TASK
Your answer should be every line of the records that contains the word "lines", copied as it stands.

Extracted data entries
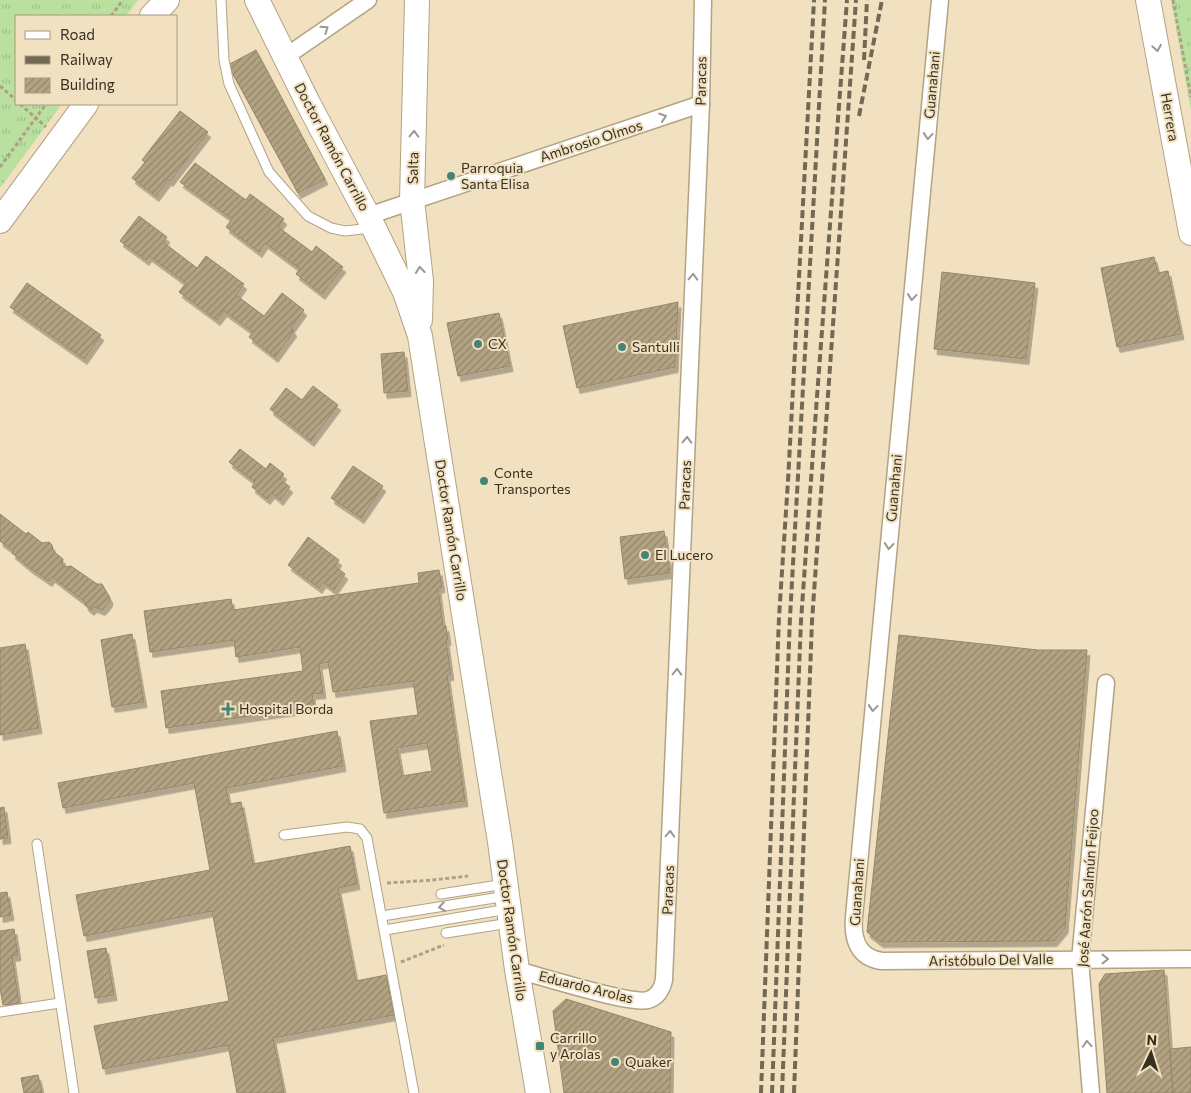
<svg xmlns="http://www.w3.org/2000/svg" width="1191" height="1093" font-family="Commissioner,sans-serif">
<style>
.grass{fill:url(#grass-tufts)}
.building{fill:url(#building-hatch);stroke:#958768;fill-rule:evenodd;filter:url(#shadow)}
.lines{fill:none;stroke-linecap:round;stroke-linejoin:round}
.lane-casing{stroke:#b2a383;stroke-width:11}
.street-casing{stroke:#b2a383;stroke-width:19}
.secondary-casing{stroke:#b2a383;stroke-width:26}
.path{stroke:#ada086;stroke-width:3;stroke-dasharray:4 2.5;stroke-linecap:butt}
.lane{stroke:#fff;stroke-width:9}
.street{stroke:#fff;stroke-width:16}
.secondary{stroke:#fff;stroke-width:24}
.rail{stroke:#726955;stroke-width:4;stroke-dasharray:8 4;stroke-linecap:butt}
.oneway{stroke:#9a9890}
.poi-dot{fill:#448575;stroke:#f1e1c0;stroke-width:2}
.labels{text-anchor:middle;stroke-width:4;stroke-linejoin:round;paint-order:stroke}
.street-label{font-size:14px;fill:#363022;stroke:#f1e1c0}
.poi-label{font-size:14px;fill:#363022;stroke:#f1e1c0;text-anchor:start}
</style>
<defs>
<pattern id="grass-tufts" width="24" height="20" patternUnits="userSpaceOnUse" patternTransform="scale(1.25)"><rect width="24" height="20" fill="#b9e09e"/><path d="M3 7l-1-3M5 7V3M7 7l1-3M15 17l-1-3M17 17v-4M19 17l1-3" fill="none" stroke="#a0c088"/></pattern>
<pattern id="building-hatch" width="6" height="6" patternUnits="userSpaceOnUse" patternTransform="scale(1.25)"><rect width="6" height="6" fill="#b3a383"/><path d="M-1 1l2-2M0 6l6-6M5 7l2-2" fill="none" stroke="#92856b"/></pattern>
<filter id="shadow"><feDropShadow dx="3" dy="5.5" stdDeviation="0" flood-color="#0004"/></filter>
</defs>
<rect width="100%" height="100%" fill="#f1e1c0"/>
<g class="grass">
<polygon points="0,0 138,0 126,16 16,16 16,104 62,104 0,188"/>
<polygon points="1171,0 1191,0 1191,111"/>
</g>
<g class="building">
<polygon points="256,50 325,179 298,193 228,65"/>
<polygon points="180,111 208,132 170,181 168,180 156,196 132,178 145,162 142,160"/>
<polygon points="195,163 246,200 250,194 284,219 278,227 312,252 316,246 343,267 322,294 296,274 300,269 265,243 259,252 226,227 232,219 180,182"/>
<polygon points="139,216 167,237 163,242 197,268 206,256 244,284 236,295 264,316 282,293 304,310 291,328 294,331 275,357 249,337 253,332 224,311 217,320 179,292 186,283 149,256 146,260 120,241"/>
<polygon points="1154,257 1158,273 1168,271 1181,334 1117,347 1101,268"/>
<polygon points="942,272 1035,283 1026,359 934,349"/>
<polygon points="27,283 101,335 84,359 10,307"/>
<polygon points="678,302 675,367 577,388 563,326"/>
<polygon points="499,313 510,366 458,376 447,323"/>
<polygon points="404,352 408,391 384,393 381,354"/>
<polygon points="313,386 338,405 311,441 270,409 286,388 302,400"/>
<polygon points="240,449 266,469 270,463 284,474 280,479 290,487 280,500 272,493 267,499 252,487 255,482 229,462"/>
<polygon points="353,466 383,486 361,518 331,498"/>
<polygon points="0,514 26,534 28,532 42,543 49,542 52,545 53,551 63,559 62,565 65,567 71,566 97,584 102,584 110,598 109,602 105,607 102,610 94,607 91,610 85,605 85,602 52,577 49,581 30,568 12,553 14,551 0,541"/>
<polygon points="664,531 670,573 625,579 620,537"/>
<polygon points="308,537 339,560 335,566 345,574 334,590 323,582 319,588 288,565"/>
<path d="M439,570l3,17 -4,1 5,38h3l2,14h-2l5,35h-4l18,126 -81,12 -14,-92 48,-6 -5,-34 -80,11 -5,-30 -9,2 4,29 -11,1 2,13 -148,21 -5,-37 142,-20 -3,-24 -64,10 -2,-17 -84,12 -6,-41 87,-12 2,11 186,-27 -1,-10zM427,743l5,28 -30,5 -5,-28z"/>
<polygon points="132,634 144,702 112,707 101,640"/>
<polygon points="899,635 1038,650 1087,650 1065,928 1054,941 880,942 867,932"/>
<polygon points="25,644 39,728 0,735 0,648"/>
<polygon points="337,731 343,766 226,788 229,804 241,802 253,864 350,846 357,884 338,888 356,981 386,975 394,1015 273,1038 284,1093 237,1093 228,1045 103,1069 94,1026 229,1001 212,911 84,936 76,895 210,870 194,783 63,808 58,783"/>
<polygon points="4,807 8,838 0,839 0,808"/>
<polygon points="7,892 11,915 0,917 0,893"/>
<polygon points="14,929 18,955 12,956 19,1003 3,1005 0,988 0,931"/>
<polygon points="106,948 114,995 95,998 87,951"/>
<polygon points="1164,970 1173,1093 1107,1093 1099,984 1105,974"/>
<polygon points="566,999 671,1032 670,1093 564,1093 553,1011"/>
<polygon points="1191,1047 1191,1093 1173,1093 1170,1049"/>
<polygon points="38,1075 42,1093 24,1093 21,1078"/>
</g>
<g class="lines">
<g class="lane-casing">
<g id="lane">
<polyline points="221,0 224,60 229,84 269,172 308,216 331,228 345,231 371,228"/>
<polyline points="284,835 347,827 360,829 367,838 414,1093"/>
<polyline points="37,844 74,1093"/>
<polyline points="441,894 505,884"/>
<polyline points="382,916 507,896"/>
<polyline points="385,930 508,909"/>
<polyline points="446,933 510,923"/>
<polyline points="0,1012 60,1003"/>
</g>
</g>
<g class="street-casing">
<g id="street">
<path d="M940,0l-86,917c-2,22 4,41 28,44l309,-2"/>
<polyline points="285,57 368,0"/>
<polyline points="368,216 701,104"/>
<path d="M517,970c23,6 114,35 131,30 10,-3 14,-11 16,-20l37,-876 2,-104"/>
<polyline points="1091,1093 1080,960 1106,683"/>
</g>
</g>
<g class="secondary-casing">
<g id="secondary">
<polyline points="257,0 308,103 368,216 405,292 420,336 500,842 517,970 538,1093"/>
<polyline points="417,0 412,200 421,281 420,320"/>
<polyline points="1148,0 1191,233"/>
<polyline points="152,16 167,0"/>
<polyline points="0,221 86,104"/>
</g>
</g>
<g class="path">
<polyline points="1173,0 1191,97"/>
<polyline points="111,16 123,0"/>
<polyline points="0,86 16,100"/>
<polyline points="20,104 46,127"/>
<polyline points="0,167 46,104"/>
<polyline points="387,883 433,880 468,876"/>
<polyline points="401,962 444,945"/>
</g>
<use href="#lane" class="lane"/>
<use href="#street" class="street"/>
<use href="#secondary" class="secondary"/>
<g class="rail">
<polyline points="864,60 867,0"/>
<polyline points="859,116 882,0"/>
<polyline points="761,1093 779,617 788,481 814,0"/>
<polyline points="772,1093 790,617 825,0"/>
<polyline points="782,1093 801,621 816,410 847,0"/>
<polyline points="794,1093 812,621 856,0"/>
</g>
</g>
<defs><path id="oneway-chevron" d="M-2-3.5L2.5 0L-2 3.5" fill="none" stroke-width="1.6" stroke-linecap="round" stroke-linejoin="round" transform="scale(1.25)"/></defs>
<g class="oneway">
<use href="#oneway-chevron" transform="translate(325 29) rotate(-34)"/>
<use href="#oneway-chevron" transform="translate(1157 48) rotate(80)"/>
<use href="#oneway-chevron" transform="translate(663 117) rotate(-18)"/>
<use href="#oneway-chevron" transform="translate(414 134) rotate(-89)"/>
<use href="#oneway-chevron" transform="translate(928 136) rotate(95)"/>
<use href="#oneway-chevron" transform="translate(420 270) rotate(-96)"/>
<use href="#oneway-chevron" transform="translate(693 277) rotate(-88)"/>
<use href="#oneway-chevron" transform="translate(912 297) rotate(95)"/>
<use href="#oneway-chevron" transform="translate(687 440) rotate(-88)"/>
<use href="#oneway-chevron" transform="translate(889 546) rotate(95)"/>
<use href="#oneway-chevron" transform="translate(677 672) rotate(-88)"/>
<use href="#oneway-chevron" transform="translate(873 708) rotate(95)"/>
<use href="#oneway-chevron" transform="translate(670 834) rotate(-88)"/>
<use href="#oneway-chevron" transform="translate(442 907) rotate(171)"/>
<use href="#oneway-chevron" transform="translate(1105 959)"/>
<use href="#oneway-chevron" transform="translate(1087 1044) rotate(-94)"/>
</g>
<g class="poi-dot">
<circle cx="451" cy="176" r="5"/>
<circle cx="478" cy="344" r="5"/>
<circle cx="622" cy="347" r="5"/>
<circle cx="484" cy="481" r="5"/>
<circle cx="645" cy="555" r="5"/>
<path d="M225.5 701.5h5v5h5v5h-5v5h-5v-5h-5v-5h5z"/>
<rect x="535" y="1041" width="10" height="10" rx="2.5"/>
<circle cx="615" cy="1062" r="5"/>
</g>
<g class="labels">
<g class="street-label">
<text transform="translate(701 81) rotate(-89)" y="5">Paracas</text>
<text transform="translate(932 85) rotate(-85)" y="5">Guanahani</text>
<text transform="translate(1170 117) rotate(80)" y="5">Herrera</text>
<text transform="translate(591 141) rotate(-18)" y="5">Ambrosio Olmos</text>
<text transform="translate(332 147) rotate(62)" y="5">Doctor Ramón Carrillo</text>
<text transform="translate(413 168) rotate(-89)" y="5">Salta</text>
<text transform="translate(685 485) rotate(-88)" y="5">Paracas</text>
<text transform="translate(894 488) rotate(-85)" y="5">Guanahani</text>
<text transform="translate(451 530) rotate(81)" y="5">Doctor Ramón Carrillo</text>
<text transform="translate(1088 888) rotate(-86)" y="5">José Aarón Salmún Feijoo</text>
<text transform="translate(668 890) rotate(-88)" y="5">Paracas</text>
<text transform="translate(857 892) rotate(-86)" y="5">Guanahani</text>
<text transform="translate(512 930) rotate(82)" y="5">Doctor Ramón Carrillo</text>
<text transform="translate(991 960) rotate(-1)" y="5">Aristóbulo Del Valle</text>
<text transform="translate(586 987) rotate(14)" y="5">Eduardo Arolas</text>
</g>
<g class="poi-label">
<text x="461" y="173">Parroquia<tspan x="461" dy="16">Santa Elisa</tspan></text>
<text x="488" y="349">CX</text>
<text x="632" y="352">Santulli</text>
<text x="494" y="478">Conte<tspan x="494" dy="16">Transportes</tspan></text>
<text x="655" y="560">El Lucero</text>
<text x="239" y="714">Hospital Borda</text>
<text x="550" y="1043">Carrillo<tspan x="550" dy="16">y Arolas</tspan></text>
<text x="625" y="1067">Quaker</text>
</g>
</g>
<rect x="15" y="15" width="162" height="90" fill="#f1e1c0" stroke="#a69a81"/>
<rect x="25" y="31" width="25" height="8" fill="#ffffff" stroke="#a69a81"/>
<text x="60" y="40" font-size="15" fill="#363022">Road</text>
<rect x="25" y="56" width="25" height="8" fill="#726955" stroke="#a69a81"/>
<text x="60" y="65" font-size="15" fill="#363022">Railway</text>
<rect x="25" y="78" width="25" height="15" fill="url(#building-hatch)" stroke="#a69a81"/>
<text x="60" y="90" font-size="15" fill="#363022">Building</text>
<g transform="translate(1151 1053) rotate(4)" stroke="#f1e1c0" stroke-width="4" paint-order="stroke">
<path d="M0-4L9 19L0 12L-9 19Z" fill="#363022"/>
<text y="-8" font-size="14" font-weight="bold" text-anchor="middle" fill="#363022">N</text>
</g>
</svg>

SOLVED PROBLEM
.lines{fill:none;stroke-linecap:round;stroke-linejoin:round}
<g class="lines">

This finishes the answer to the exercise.